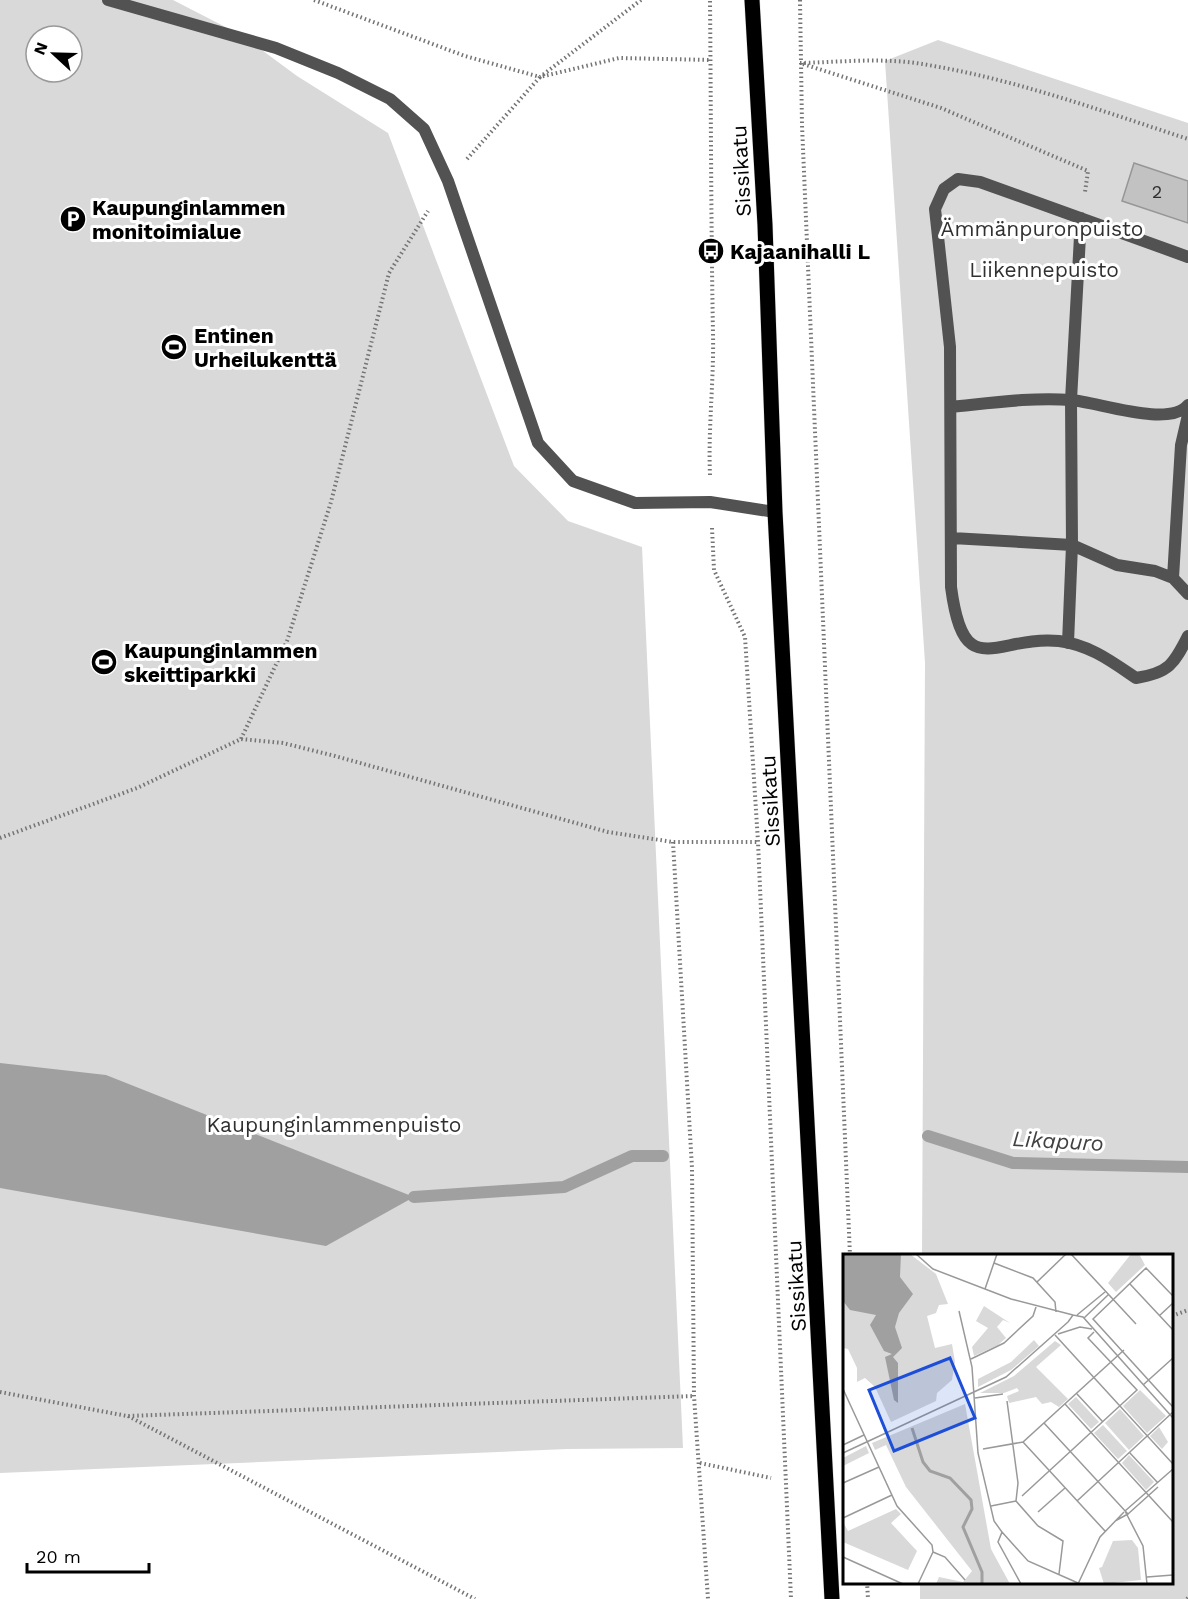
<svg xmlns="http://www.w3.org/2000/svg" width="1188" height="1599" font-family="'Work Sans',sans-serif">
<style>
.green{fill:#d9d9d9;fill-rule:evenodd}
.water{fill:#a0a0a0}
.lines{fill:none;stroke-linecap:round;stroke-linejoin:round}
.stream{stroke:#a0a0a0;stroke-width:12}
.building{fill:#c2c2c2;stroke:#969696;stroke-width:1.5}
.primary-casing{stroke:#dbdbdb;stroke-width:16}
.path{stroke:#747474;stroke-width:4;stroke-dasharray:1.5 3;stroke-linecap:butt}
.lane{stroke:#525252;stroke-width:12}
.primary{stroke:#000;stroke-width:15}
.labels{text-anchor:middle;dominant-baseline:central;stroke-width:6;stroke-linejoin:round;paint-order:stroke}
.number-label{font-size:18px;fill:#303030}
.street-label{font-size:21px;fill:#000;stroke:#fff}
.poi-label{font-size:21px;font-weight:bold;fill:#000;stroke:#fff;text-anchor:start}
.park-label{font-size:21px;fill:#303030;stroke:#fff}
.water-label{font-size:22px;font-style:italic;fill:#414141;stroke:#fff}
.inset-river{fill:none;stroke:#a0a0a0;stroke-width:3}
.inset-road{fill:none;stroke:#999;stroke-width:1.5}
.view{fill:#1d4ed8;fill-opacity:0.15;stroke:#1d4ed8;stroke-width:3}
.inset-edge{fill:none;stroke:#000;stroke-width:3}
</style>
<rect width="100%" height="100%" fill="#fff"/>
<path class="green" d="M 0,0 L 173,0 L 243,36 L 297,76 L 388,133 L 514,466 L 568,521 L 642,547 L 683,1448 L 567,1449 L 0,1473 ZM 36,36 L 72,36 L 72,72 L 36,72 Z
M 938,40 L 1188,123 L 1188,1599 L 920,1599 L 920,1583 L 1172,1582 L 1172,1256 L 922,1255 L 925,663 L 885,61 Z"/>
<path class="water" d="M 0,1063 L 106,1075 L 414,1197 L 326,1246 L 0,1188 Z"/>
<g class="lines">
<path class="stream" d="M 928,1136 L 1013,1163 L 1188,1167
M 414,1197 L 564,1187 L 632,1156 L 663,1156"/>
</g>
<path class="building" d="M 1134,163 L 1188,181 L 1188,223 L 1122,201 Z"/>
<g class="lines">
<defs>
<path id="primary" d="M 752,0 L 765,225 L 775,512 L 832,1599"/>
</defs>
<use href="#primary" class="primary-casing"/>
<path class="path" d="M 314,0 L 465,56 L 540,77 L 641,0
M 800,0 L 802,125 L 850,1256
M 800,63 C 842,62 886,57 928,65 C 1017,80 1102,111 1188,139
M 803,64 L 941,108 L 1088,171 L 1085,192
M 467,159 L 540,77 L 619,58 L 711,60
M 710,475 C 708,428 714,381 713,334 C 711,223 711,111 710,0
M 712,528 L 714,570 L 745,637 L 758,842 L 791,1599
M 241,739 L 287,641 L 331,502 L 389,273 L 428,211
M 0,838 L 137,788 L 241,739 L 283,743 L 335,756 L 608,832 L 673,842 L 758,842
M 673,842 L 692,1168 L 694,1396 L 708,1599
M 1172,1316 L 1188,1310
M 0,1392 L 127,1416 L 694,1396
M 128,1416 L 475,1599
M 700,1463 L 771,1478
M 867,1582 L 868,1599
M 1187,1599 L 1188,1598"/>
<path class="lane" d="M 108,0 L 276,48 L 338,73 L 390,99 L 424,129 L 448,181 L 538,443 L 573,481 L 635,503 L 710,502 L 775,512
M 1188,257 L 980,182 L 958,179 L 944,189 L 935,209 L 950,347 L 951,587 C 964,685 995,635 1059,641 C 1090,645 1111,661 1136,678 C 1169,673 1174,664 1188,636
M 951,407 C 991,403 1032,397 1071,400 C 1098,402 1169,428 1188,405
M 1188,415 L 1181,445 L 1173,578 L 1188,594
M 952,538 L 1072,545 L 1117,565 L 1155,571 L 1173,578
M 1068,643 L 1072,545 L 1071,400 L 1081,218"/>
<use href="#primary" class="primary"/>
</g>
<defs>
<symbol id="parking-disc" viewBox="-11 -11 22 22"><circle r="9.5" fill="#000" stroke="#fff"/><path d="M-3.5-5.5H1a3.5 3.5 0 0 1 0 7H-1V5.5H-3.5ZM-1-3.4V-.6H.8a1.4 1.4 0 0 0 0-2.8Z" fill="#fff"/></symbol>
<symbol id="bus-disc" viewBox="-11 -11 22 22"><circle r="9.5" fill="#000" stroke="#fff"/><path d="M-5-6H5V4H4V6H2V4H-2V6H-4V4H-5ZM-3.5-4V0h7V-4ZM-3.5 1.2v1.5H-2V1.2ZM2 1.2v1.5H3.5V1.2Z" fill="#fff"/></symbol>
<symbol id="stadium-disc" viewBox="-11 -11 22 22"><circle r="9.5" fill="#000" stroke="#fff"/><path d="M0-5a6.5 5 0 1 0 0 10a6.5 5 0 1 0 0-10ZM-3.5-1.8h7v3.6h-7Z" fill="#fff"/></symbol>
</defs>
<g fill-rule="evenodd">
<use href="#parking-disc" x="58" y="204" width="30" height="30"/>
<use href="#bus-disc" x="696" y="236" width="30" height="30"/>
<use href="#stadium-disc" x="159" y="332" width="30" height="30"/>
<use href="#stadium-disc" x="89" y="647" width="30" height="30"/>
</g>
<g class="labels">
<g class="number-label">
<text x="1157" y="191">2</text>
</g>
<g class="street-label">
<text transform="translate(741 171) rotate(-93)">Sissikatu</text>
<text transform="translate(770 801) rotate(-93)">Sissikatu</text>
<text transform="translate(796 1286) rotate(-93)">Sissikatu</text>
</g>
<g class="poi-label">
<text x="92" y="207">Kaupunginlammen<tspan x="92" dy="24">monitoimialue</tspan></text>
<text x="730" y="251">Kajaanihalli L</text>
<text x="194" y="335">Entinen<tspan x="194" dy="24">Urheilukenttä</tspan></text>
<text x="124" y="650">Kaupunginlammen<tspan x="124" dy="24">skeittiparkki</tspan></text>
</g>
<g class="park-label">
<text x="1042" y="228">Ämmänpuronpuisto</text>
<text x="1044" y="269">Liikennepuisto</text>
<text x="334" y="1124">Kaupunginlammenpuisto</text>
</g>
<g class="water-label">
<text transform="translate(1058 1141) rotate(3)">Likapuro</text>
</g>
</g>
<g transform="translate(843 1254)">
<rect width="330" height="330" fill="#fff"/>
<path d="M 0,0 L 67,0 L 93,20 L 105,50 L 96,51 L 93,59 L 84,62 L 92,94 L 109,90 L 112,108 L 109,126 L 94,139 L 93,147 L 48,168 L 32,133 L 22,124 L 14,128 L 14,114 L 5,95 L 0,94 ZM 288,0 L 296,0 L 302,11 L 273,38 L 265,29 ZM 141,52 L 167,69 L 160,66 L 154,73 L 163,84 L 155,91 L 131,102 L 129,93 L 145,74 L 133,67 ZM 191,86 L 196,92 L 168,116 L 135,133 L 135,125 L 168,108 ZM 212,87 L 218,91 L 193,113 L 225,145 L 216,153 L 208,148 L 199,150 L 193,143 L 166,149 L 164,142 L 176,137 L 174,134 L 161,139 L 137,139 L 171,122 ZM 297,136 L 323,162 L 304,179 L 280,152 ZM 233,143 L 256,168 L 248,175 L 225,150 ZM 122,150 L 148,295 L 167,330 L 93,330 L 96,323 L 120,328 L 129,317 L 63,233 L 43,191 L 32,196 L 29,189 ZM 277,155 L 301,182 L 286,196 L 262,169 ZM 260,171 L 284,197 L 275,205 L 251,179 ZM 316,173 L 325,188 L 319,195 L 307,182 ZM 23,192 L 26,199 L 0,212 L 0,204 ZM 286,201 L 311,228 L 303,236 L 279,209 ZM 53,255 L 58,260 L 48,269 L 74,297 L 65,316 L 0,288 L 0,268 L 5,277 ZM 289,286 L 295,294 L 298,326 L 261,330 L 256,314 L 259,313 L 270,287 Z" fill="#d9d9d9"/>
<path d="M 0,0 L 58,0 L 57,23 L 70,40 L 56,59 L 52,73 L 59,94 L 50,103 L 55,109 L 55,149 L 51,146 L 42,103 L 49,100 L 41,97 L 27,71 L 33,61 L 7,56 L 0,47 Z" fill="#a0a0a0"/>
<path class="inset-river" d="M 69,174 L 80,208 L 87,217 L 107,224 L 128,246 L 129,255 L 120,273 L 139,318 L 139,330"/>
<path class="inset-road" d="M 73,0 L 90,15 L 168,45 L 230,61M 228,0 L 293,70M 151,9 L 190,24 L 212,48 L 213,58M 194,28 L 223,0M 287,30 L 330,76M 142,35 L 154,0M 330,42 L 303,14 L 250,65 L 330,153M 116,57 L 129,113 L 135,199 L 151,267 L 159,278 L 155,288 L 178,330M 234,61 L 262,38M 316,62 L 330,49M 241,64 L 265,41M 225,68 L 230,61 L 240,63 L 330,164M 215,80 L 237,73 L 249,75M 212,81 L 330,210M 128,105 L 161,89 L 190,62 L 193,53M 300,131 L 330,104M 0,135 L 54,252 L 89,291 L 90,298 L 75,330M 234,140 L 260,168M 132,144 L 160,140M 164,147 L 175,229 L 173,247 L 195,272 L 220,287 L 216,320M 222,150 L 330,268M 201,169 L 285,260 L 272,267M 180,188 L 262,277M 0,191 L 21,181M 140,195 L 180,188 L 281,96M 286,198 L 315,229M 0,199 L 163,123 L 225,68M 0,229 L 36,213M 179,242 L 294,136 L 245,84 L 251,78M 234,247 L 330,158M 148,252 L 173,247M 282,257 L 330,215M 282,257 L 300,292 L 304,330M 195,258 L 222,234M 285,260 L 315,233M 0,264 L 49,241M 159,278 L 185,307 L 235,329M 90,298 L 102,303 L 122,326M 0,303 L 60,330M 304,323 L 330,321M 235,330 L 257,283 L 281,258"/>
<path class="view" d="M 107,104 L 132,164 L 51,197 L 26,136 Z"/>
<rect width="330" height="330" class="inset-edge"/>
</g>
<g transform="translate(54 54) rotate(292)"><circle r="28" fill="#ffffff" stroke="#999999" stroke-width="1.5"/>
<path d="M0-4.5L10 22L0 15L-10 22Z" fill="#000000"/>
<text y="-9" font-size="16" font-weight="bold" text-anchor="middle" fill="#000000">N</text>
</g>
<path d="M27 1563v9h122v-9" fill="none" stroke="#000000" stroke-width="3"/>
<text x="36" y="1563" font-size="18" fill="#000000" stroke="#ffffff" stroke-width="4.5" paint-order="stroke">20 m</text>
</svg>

HOW TO COMPLETE THIS TASK: Would you print, exactly as written, every line above from the one holding "M 467,159 L 540,77 L 619,58 L 711,60" through the one holding "M 700,1463 L 771,1478", with both included and no other lines?

RESPONSE:
M 467,159 L 540,77 L 619,58 L 711,60
M 710,475 C 708,428 714,381 713,334 C 711,223 711,111 710,0
M 712,528 L 714,570 L 745,637 L 758,842 L 791,1599
M 241,739 L 287,641 L 331,502 L 389,273 L 428,211
M 0,838 L 137,788 L 241,739 L 283,743 L 335,756 L 608,832 L 673,842 L 758,842
M 673,842 L 692,1168 L 694,1396 L 708,1599
M 1172,1316 L 1188,1310
M 0,1392 L 127,1416 L 694,1396
M 128,1416 L 475,1599
M 700,1463 L 771,1478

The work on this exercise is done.